(Data begins)

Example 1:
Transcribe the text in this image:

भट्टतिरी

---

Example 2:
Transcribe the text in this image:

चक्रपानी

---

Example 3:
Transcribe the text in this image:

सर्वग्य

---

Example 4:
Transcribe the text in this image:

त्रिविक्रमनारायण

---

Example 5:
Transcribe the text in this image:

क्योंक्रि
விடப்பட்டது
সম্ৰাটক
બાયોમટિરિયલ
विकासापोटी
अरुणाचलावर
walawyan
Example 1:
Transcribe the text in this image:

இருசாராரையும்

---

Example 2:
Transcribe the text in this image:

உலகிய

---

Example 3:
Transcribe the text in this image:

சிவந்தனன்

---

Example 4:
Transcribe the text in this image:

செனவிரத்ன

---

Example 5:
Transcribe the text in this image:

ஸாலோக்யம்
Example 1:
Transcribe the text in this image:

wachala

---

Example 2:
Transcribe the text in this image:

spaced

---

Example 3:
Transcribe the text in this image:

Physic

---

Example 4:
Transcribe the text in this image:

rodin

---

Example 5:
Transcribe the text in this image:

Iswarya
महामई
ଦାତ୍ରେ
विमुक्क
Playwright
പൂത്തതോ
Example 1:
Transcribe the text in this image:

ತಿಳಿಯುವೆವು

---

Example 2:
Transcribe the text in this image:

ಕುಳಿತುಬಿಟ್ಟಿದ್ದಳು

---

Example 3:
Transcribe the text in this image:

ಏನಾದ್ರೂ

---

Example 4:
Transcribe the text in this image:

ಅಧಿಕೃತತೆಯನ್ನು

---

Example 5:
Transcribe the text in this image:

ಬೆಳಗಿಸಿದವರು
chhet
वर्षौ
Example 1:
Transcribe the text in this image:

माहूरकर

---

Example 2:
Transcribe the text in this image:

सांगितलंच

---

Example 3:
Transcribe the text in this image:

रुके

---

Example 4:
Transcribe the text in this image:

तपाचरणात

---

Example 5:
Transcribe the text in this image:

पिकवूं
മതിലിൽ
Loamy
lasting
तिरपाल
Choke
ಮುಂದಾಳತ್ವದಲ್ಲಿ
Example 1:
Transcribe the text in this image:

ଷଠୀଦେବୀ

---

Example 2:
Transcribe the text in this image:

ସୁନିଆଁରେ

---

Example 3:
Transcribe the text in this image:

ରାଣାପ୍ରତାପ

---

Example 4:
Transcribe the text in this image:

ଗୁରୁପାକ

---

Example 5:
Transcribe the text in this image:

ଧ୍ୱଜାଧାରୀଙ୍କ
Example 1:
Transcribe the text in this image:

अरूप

(Data ends)

## Problem requirements
Repeat the data verbatim.

## Problem solution
Example 1:
Transcribe the text in this image:

भट्टतिरी

---

Example 2:
Transcribe the text in this image:

चक्रपानी

---

Example 3:
Transcribe the text in this image:

सर्वग्य

---

Example 4:
Transcribe the text in this image:

त्रिविक्रमनारायण

---

Example 5:
Transcribe the text in this image:

क्योंक्रि
விடப்பட்டது
সম্ৰাটক
બાયોમટિરિયલ
विकासापोटी
अरुणाचलावर
walawyan
Example 1:
Transcribe the text in this image:

இருசாராரையும்

---

Example 2:
Transcribe the text in this image:

உலகிய

---

Example 3:
Transcribe the text in this image:

சிவந்தனன்

---

Example 4:
Transcribe the text in this image:

செனவிரத்ன

---

Example 5:
Transcribe the text in this image:

ஸாலோக்யம்
Example 1:
Transcribe the text in this image:

wachala

---

Example 2:
Transcribe the text in this image:

spaced

---

Example 3:
Transcribe the text in this image:

Physic

---

Example 4:
Transcribe the text in this image:

rodin

---

Example 5:
Transcribe the text in this image:

Iswarya
महामई
ଦାତ୍ରେ
विमुक्क
Playwright
പൂത്തതോ
Example 1:
Transcribe the text in this image:

ತಿಳಿಯುವೆವು

---

Example 2:
Transcribe the text in this image:

ಕುಳಿತುಬಿಟ್ಟಿದ್ದಳು

---

Example 3:
Transcribe the text in this image:

ಏನಾದ್ರೂ

---

Example 4:
Transcribe the text in this image:

ಅಧಿಕೃತತೆಯನ್ನು

---

Example 5:
Transcribe the text in this image:

ಬೆಳಗಿಸಿದವರು
chhet
वर्षौ
Example 1:
Transcribe the text in this image:

माहूरकर

---

Example 2:
Transcribe the text in this image:

सांगितलंच

---

Example 3:
Transcribe the text in this image:

रुके

---

Example 4:
Transcribe the text in this image:

तपाचरणात

---

Example 5:
Transcribe the text in this image:

पिकवूं
മതിലിൽ
Loamy
lasting
तिरपाल
Choke
ಮುಂದಾಳತ್ವದಲ್ಲಿ
Example 1:
Transcribe the text in this image:

ଷଠୀଦେବୀ

---

Example 2:
Transcribe the text in this image:

ସୁନିଆଁରେ

---

Example 3:
Transcribe the text in this image:

ରାଣାପ୍ରତାପ

---

Example 4:
Transcribe the text in this image:

ଗୁରୁପାକ

---

Example 5:
Transcribe the text in this image:

ଧ୍ୱଜାଧାରୀଙ୍କ
Example 1:
Transcribe the text in this image:

अरूप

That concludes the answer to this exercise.